Good morning, Kyiv Post readers. Here’s your Morning Memo for May 11 to get you up to speed on events in Ukraine:
1. After a Ukrainian counterattack yesterday by Azov’s 3rd Separate Assault Brigade on its southwestern outskirts, the battle of Bakhmut appears at a new level of intensity and fluidity. However, there are mixed reports about what may happen next.
Colonel-General Oleksandr Syrsky, Ukraine’s highest ranking infantry commander, said in his Telegram page that “we carried out effective counterattacks… The enemy... retreated to a distance of up to two kilometers.”
There were 28 engagements and 524 enemy strikes recorded in the Bakhmut zone over the last 24 hours, according to the Ukrainian military’s official spokesman for eastern operations, Serhiy Cherevaty.
When asked about statements by PMC Wagner Group leader Yevgeny Prigozhin about a possible tactical withdrawal and ammunition shortages, Cherevaty noted: “Now, [Prigozhin] has to frame the failure to achieve what he promised.”
However, senior American intel officials told Politico that Wagner continues to hold significant stockpiles of ammunition, maintains control of at least 85 percent of Bakhmut, “appears intact” and is not preparing for a retreat.
2. For the first time, proceeds from confiscated Russian assets are being handed over to Ukraine to meet reconstruction costs, according to Reuters.
After the US Justice Department charged and convicted Russian oligarch Konstantin Malofeyev with violating sanctions by funding separatists in Crimea, it will now transfer $5.4 million of his money to Ukraine.
“While this represents the United States’ first transfer of forfeited Russian funds for the rebuilding of Ukraine, it will not be the last,” US Attorney General Merrick Garland said yesterday.
3. Former President Donald Trump said that, if he were to be re-elected, he would settle the war in Ukraine within 24 hours.
During a “town hall” interview with CNN in New Hampshire, the front-runner for the Republican Presidential nomination would not say who should prevail in Russia’s war against Ukraine. Instead, he said he wants “everybody to stop dying” and “I’ll have that done in 24 hours.”
Trump also would not commit to continued military aid for Ukraine. He also would not say if he supports Russian President Vladimir Putin standing trial for war crimes. Instead, he called Putin “a smart guy” who had “made a tremendous mistake.”
The May 10 daily report from the Institute for the Study of War (ISW) says:
· north of Khromove (immediately west of Bakhmut) and northwest of Bila Hora (14 kilometers southwest of Bakhmut) and made marginal advances in these areas. (However, ISW noted that it had not yet visually confirmed reports of wider Ukrainian claimed advances of 2.6 kilometers along a 3-kilometer front line in the area).
The May 11 daily morning report and Facebook feed of the General Staff of the Armed Forces of Ukraine says:
· Russian forces launched a S-300 missile strike at civilian infrastructure in Kostyantynivka, Donetsk oblast.

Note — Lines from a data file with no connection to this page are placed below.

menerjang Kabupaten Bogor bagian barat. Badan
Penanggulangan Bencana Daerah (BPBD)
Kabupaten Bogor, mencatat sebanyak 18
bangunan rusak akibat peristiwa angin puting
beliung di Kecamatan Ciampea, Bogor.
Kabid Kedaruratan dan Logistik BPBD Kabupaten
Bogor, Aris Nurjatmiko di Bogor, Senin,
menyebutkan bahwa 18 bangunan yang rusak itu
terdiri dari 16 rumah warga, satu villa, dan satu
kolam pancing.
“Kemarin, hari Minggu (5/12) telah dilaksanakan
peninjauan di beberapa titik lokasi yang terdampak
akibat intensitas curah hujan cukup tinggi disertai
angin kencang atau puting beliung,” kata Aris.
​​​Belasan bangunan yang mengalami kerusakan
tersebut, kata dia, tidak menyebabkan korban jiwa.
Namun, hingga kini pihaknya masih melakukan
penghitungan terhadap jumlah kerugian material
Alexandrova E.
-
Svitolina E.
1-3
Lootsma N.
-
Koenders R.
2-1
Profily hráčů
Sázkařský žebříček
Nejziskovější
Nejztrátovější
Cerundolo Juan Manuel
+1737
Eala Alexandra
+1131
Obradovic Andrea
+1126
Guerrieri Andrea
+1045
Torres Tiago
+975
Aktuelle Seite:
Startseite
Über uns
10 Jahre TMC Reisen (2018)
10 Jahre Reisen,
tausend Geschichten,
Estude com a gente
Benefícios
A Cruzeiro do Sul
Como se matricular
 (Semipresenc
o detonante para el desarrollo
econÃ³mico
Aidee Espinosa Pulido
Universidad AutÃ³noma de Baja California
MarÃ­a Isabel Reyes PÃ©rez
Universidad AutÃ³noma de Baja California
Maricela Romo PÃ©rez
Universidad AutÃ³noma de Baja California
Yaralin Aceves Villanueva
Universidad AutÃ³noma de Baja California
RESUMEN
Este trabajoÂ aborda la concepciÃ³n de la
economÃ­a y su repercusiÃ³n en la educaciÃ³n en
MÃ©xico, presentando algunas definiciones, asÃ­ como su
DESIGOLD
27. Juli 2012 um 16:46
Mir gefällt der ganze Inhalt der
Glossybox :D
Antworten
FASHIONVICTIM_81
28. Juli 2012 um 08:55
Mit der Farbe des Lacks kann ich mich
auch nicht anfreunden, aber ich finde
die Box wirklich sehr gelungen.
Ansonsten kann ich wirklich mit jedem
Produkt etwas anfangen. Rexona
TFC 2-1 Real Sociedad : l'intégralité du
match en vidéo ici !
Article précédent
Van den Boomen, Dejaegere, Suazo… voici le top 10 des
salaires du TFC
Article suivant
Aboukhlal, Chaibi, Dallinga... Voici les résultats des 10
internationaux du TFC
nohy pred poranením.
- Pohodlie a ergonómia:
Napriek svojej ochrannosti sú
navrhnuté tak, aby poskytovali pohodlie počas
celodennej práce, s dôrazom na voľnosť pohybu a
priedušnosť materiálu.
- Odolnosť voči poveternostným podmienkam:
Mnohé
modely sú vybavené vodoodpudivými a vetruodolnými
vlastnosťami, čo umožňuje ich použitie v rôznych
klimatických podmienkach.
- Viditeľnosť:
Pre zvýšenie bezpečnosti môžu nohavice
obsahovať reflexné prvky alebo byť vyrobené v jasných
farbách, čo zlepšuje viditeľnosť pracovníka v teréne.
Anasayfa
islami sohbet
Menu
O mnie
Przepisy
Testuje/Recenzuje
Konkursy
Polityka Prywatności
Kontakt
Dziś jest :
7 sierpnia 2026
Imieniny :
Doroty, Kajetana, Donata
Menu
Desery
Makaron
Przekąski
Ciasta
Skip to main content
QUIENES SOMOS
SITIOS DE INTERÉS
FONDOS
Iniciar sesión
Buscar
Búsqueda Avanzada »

· Russian forces launched 45 air strikes and 53 MLRS attacks at Ukrainian troops and various settlements in Kherson Oblast in Ukraine’s south.
· Russia continues to focus its main efforts on Lyman, Bakhmut, Avdiivka, and Maryinka axes, with 39 enemy attacks repelled. The fiercest fighting is for the cities of Bakhmut and Maryinka.
The Sumy Oblast Military Administration reported that six communities were shelled on May 10, including 65 mortar and artillery strikes. One person was killed in Pavlivka.
During his evening video message, President Zelensky focused on securing more allied support:
“Our international bloc is working vigorously and thoroughly with [our] partners on new defense packages for Ukraine. New decisions are already at the working level. More protection for our skies, more opportunities for our defense and movement on the ground.”
Quote of the Day
“If we signal to the world that we have only got about eighteen months’ worth of staying power, then we create a more dangerous environment for the future. That’s why [Ukraine now] is so very important… If we’re saving stuff up for a rainy day, this is the rainy day.” – UK Foreign Secretary James Cleverly at Atlantic Council event on Tuesday, May 9.
Pic of the Day
US rock band Imagine Dragons yesterday released a music video filmed in Ukraine.
“Our video for Crushed, filmed on the front lines of Ukraine, is out now,” the blurb for the YouTube clip said. “It follows Sasha, a young boy who endured months of shelling in his town. Sasha’s story is heartbreaking, and there are thousands more like him who desperately need help. Even today, his family is without electricity and other basic utilities.”